How should I declare a vector variable in OpenCL that can fully utilize GPU's vectorized feature

503 views Asked by At

I'm using AMD-APP (1214.3). My code in OpenCL is as follows,

// W is an uint4 variable
uint4 T = (uint4)(1U, 2U, 3U, 4U);
T += W;

or I had also tried using constant data as follows,

// outside function scope
__constant uint4 X = (uint4)(1U, 2U, 3U, 4U);
// inside function
uint4 T = X;
T += W;

However, after compilation I saw the assembly code contains multiple addition instructions to form a uint vector;

dcl_literal l16, 0x00000001, 0x00000001, 0x00000001, 0x00000001
dcl_literal l19, 0x00000002, 0x00000002, 0x00000002, 0x00000002
dcl_literal l18, 0x00000003, 0x00000003, 0x00000003, 0x00000003
dcl_literal l17, 0x00000004, 0x00000004, 0x00000004, 0x00000004
    mov r66, l16
    iadd r66, r66.xyz0, l17.000x
    iadd r66, r66.xy0w, l18.00x0
    iadd r66, r66.x0zw, l19.0x00
    iadd r75, r75, r66

So, how could I code for vector initialization in OpenCL to achieve fewer instruction. For example, one instruction load and then iadd, like following

dcl_literal l16, 0x00000001, 0x00000002, 0x00000003, 0x00000004
   move r66, l16
   iadd r75, r75, r66

Thanks for your help.

1

There are 1 answers

0
Roman Arzumanyan On

What you see in

dcl_literal l16, 0x00000001, 0x00000001, 0x00000001, 0x00000001
...

seems to be LLVM assembler. It's an output of compiler front-end yet to be processed by back end & translated into machine code. As it's not the final version, than, in my opinion, there is no measure to determine how optimal this code is.

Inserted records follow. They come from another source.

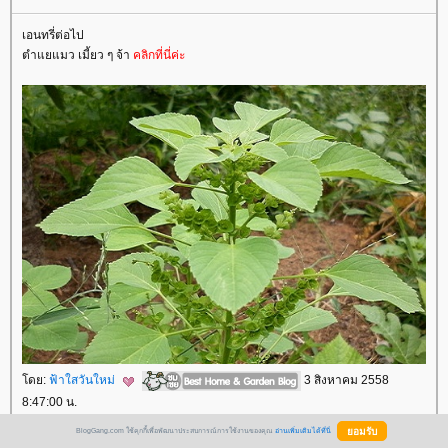
เอนทรี่ต่อไป
ตำแยแมว เมี้ยว ๆ จ้า
คลิกที่นี่ค่ะ
ดย:
ฟ้าใสวันใหม่
3 สิงหาคม 2558
8:47:00 น.
BlogGang.com ใช้คุกกี้เพื่อพัฒนาประสบการณ์การใช้งานของคุณ
อ่านเพิ่มเติมได้ที่นี่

As suggestion - such LLVM representation may be used for better backward compatibility with legacy architectures, as it looks like VLIW instructions code.

Returning back to OpenCL performance. One IO operation takes so long, that all effort, put into smaller instruction-level optimizations is just wasting of time. That's why GPGPU performance is usually bandwidth - bound.